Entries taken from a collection

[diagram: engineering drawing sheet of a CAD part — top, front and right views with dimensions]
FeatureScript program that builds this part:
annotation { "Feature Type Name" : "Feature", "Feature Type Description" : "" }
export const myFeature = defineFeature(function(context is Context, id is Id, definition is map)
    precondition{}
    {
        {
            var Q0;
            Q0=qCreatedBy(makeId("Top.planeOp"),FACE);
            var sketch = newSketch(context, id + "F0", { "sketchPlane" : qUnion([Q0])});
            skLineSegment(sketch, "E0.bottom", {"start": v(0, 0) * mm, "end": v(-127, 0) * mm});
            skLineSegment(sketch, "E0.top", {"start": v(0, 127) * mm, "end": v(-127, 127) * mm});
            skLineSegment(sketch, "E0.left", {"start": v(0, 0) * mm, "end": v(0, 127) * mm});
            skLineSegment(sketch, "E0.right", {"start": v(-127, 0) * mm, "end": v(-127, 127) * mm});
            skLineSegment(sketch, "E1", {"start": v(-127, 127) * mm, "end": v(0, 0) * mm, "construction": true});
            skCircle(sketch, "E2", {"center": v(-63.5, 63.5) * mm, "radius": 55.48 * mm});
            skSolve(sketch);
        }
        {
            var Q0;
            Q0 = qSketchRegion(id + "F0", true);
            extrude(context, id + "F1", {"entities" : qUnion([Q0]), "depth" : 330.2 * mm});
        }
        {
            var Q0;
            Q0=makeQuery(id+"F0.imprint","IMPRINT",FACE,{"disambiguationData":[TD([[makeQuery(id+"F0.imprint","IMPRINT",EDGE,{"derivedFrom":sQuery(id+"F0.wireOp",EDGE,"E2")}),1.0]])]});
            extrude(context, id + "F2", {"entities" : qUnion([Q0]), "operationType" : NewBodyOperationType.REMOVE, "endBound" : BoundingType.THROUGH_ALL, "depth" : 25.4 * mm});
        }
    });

DIRECTIVE:
Reproduce the data word for word, starting at the beginning of the data and ending at the line that contains "skSolve(sketch);", with both ends included.

CORRECT RESPONSE:
[diagram: engineering drawing sheet of a CAD part — top, front and right views with dimensions]
FeatureScript program that builds this part:
annotation { "Feature Type Name" : "Feature", "Feature Type Description" : "" }
export const myFeature = defineFeature(function(context is Context, id is Id, definition is map)
    precondition{}
    {
        {
            var Q0;
            Q0=qCreatedBy(makeId("Top.planeOp"),FACE);
            var sketch = newSketch(context, id + "F0", { "sketchPlane" : qUnion([Q0])});
            skLineSegment(sketch, "E0.bottom", {"start": v(0, 0) * mm, "end": v(-127, 0) * mm});
            skLineSegment(sketch, "E0.top", {"start": v(0, 127) * mm, "end": v(-127, 127) * mm});
            skLineSegment(sketch, "E0.left", {"start": v(0, 0) * mm, "end": v(0, 127) * mm});
            skLineSegment(sketch, "E0.right", {"start": v(-127, 0) * mm, "end": v(-127, 127) * mm});
            skLineSegment(sketch, "E1", {"start": v(-127, 127) * mm, "end": v(0, 0) * mm, "construction": true});
            skCircle(sketch, "E2", {"center": v(-63.5, 63.5) * mm, "radius": 55.48 * mm});
            skSolve(sketch);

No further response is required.